High court lets off Pandher in one Nithari killings case

By IANS
Friday, September 11, 2009

ALLAHABAD - The Allahabad High Court Friday found no evidence in one case against Moninder Singh Pandher, the key accused in the sensational 2006 killings of at least 18 young girls and boys in Nithari in Noida.

While the court gave a clean chit to Pandher, who was awarded death sentence by the special trial court of the Central Bureau of Investigation (CBI), it upheld the same sentence on his domestic servant Surinder Koli, believed to be an equal partner in the gruesome killings.

The bench comprising Justice Imtiaz Murtaza and Justice K.N.Pandey, however, made it clear that the acquittal was only with respect to the rape and murder of 14-year-old Rimpa Haldar, a maid who had disappeared from Pandher’s house about four years ago. The remaining 18 cases against the two accused would continue, the court clarified.

The court gave Pandher a reprieve on his plea that he had been away in Australia at the time Haldar was raped and murdered in the Sector 31 house that belonged him.

Significantly, the CBI had also given Pandher a clean chit after the Uttar Pradesh police handed over the case to the premier investigation agency following much public outcry across the state and Delhi.

Fifty-two-year-old Pandher and Koli, 38, had challenged the death sentence awarded to them on Feb 13 this year by the trial court in Ghaziabad.
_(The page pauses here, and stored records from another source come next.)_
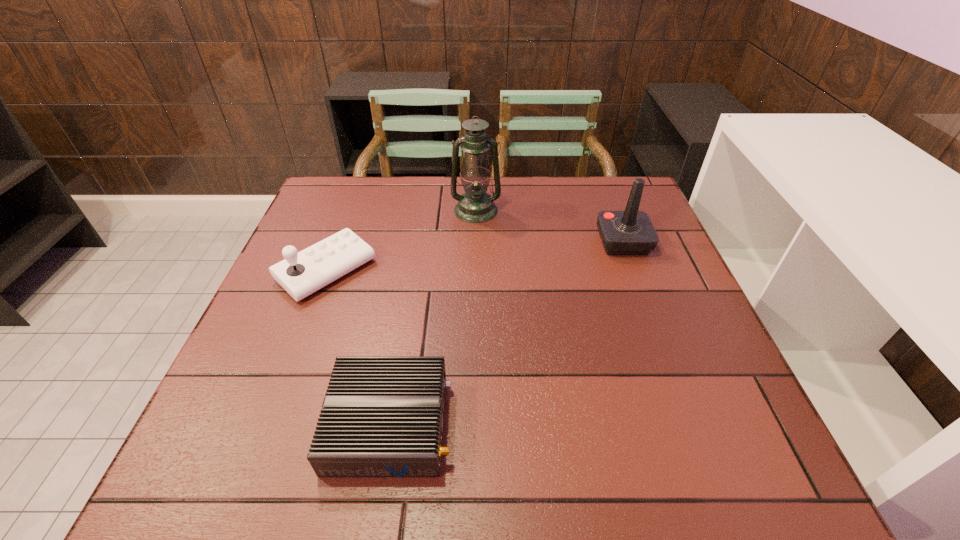
Identify the location of blank space at the near right corner. The image size is (960, 540). (696, 469).

At what (x,y) coordinates should I click in order to perform the action: click on vacant space that's between the oil lamp and the rightmost object. Please return your answer as a coordinate pair (x, y). This screenshot has height=540, width=960. Looking at the image, I should click on (549, 226).

What are the coordinates of `free space between the shortest object and the tallest object` in the screenshot? It's located at (433, 317).

At what (x,y) coordinates should I click in order to perform the action: click on free spot between the second tallest object and the router. Please return your answer as a coordinate pair (x, y). Image resolution: width=960 pixels, height=540 pixels. Looking at the image, I should click on (506, 333).

Where is `vacant area that lies between the shorter joystick and the oil lamp`? vacant area that lies between the shorter joystick and the oil lamp is located at coordinates (401, 240).

This screenshot has width=960, height=540. I want to click on vacant region between the nearest object and the oil lamp, so click(433, 317).

This screenshot has height=540, width=960. I want to click on blank region between the nearest object and the tallest object, so click(x=433, y=317).

Locate an element on the screen. The image size is (960, 540). vacant area that lies between the tallest object and the router is located at coordinates (433, 317).

Locate an element on the screen. The height and width of the screenshot is (540, 960). unoccupied position between the third tallest object and the router is located at coordinates (358, 347).

Locate an element on the screen. free area in between the oil lamp and the taller joystick is located at coordinates (549, 226).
The high court, while upholding the death sentence of Koli, who had admitted to have killed the 14-year-old girl, observed that the crime committed by him was “gruesome, heinous and cold-blooded” and “we would not forebear from expressing that the accused Surendra Koli is a menace to the society”.

The bench observed: “The depraved and brutish acts of Koli call for only one sentence and that is death sentence. We agree with the reasoning of the sessions judge awarding death sentence and affirm the same award to Koli.”

According to the prosecution, Koli was suffering from necrophilia and had even eaten body parts of his victims.

The Nithari killings which shocked the country came to light with the discovery of skeletal remains of children from a drain behind Pandher’s bungalow in Nithari in late Dec 2006, leading to the arrest of Pandher and his domestic help Koli.

The conviction in the murder of 14-year-old Haldar, who was one of the 19 victims to be sexually exploited and brutally murdered at Pandher’s house at Nithari in Noida, was the first one to be pronounced against the duo.

While Koli was found guilty by the court under various sections of Indian Penal Code for murder and rape, Pandher was convicted on the same charges along with Section 120-B (criminal conspiracy).

However, Friday’s reprieve to Pandher has provoked another public outcry. According to reports, thousands of people collected outside Pandher’s residence and raised anti-court slogans. A large contingent of the Noida police was later deployed to prevent any violence.